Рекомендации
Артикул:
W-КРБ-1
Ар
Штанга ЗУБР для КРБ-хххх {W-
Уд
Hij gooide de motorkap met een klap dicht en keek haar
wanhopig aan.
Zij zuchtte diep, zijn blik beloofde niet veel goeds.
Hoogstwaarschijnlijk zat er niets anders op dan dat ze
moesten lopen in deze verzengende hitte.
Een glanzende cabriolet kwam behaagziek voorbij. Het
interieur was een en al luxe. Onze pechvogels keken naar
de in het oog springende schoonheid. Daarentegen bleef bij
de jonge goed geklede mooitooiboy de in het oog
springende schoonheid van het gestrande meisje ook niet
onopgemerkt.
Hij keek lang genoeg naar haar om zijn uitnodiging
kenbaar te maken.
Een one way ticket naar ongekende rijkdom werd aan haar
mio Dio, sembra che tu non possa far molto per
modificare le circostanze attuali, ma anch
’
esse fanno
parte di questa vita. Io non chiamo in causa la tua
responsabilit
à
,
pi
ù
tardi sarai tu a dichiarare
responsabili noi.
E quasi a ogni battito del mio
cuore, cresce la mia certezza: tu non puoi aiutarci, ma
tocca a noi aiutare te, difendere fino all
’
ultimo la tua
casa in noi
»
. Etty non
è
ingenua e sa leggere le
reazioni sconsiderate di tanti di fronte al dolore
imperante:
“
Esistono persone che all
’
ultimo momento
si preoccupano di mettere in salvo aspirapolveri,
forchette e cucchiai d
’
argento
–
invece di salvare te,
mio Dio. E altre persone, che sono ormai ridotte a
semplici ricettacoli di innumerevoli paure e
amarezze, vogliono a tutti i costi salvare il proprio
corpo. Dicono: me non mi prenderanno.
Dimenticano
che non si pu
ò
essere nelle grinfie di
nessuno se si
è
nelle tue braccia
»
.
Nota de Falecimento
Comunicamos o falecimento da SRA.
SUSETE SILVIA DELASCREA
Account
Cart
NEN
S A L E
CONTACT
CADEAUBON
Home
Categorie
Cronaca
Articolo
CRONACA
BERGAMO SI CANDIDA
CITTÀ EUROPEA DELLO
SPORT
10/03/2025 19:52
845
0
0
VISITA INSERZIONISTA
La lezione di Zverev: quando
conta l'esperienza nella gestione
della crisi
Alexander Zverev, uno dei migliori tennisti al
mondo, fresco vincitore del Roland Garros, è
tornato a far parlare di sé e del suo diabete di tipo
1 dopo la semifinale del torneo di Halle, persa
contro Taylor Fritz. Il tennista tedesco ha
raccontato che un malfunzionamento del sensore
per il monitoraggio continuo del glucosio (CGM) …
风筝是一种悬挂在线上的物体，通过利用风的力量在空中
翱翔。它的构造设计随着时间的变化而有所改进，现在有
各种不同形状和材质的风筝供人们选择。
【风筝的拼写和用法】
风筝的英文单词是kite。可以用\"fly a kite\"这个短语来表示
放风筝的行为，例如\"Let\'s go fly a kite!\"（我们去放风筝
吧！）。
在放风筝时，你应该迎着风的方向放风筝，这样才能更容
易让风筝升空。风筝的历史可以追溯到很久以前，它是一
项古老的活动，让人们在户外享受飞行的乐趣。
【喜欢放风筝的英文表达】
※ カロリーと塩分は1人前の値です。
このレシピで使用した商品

--

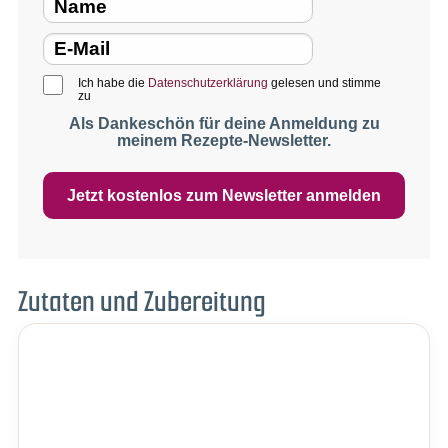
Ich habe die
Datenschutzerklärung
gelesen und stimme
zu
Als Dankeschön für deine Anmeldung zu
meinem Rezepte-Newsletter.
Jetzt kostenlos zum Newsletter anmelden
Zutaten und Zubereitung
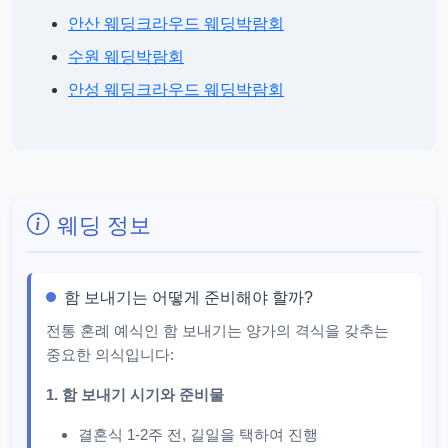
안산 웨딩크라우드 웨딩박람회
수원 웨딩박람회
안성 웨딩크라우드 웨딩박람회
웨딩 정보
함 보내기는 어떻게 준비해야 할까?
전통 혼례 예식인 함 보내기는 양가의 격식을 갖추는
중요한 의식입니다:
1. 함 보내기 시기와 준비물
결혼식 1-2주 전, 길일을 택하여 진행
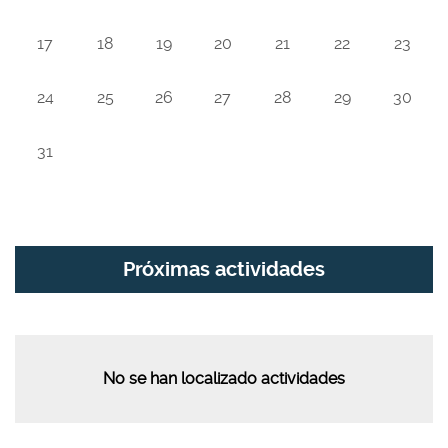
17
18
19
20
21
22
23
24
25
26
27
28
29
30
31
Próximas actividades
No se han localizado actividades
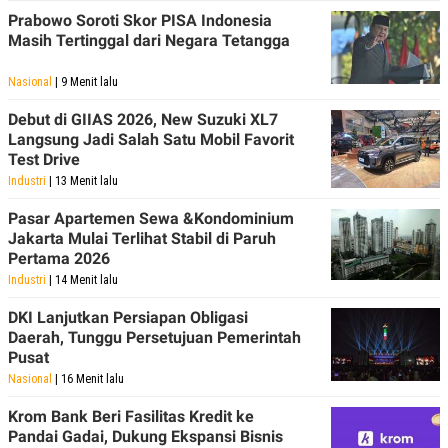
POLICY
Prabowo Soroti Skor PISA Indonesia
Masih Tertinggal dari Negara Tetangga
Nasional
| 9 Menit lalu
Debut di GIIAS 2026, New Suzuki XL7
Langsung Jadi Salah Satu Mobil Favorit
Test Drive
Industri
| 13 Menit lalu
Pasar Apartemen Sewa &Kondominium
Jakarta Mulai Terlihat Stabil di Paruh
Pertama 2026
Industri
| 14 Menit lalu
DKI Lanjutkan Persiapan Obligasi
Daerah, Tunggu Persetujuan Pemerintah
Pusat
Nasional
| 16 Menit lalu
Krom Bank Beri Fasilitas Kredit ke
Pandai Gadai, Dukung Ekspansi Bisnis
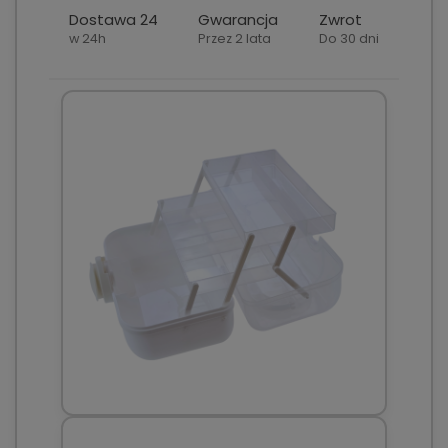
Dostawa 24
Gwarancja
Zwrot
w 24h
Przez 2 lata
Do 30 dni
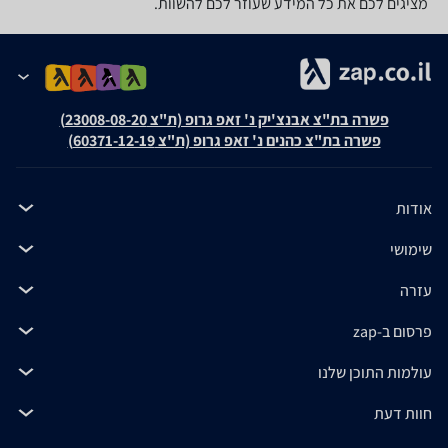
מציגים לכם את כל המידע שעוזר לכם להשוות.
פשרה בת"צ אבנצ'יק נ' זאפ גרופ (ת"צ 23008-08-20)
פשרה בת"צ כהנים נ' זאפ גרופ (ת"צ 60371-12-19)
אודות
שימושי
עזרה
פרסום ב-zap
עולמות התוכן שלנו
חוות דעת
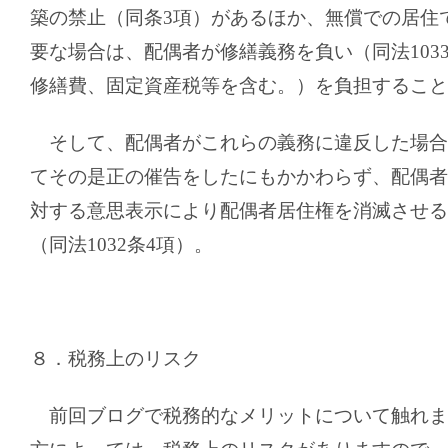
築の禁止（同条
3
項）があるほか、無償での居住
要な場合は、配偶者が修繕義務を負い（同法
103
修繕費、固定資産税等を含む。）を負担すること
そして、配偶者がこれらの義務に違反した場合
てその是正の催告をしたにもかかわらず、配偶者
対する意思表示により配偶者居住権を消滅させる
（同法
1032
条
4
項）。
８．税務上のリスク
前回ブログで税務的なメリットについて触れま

---

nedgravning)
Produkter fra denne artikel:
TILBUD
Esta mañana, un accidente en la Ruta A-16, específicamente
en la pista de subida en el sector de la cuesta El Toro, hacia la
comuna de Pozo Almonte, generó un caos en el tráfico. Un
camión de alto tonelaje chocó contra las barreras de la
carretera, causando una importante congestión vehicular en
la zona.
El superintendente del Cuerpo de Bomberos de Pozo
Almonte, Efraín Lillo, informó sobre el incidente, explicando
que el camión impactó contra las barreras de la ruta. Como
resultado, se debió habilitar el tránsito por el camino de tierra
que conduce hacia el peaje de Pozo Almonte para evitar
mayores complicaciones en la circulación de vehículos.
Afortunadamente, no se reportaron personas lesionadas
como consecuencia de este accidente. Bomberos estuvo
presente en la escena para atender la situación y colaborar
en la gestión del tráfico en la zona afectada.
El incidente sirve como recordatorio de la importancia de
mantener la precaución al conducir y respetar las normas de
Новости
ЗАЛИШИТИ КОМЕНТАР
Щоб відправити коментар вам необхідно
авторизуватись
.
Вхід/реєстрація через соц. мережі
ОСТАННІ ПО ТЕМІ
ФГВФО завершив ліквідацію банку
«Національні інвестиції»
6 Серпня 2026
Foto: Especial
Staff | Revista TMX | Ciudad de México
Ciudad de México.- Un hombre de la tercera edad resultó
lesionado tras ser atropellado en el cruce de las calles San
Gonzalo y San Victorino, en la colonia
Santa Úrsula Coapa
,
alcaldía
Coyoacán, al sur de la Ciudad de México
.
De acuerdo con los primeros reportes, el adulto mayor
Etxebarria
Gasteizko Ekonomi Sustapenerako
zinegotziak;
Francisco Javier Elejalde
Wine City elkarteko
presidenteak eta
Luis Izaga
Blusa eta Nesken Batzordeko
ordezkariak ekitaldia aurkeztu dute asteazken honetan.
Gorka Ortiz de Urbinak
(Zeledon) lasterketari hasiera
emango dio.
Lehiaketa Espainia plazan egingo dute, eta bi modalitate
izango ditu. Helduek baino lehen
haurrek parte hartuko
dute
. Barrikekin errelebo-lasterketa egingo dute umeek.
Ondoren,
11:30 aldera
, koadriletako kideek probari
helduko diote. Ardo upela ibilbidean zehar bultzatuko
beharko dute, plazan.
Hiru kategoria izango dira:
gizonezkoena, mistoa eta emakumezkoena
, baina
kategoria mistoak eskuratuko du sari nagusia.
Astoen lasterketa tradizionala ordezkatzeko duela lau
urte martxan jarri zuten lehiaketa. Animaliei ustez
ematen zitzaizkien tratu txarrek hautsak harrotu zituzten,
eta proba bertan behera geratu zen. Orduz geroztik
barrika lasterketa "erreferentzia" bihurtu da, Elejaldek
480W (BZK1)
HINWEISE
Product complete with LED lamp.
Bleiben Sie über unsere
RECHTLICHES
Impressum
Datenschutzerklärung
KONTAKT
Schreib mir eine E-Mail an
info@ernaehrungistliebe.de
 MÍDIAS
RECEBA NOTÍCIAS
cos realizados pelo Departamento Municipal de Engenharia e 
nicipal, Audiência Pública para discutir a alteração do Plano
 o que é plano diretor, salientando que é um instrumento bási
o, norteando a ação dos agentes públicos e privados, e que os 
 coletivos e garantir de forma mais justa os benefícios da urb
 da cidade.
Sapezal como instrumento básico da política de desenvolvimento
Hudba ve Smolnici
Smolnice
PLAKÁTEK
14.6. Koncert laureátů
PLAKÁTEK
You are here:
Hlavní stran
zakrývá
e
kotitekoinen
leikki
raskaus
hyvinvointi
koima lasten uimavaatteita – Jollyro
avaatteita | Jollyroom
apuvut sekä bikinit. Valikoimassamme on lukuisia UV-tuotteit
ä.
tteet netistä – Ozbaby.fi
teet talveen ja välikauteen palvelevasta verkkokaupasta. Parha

EXERCISE AIM - Extract every line containing the string "haar" from the material.

RESPONSE -
Hij gooide de motorkap met een klap dicht en keek haar
Hij keek lang genoeg naar haar om zijn uitnodiging
Een one way ticket naar ongekende rijkdom werd aan haar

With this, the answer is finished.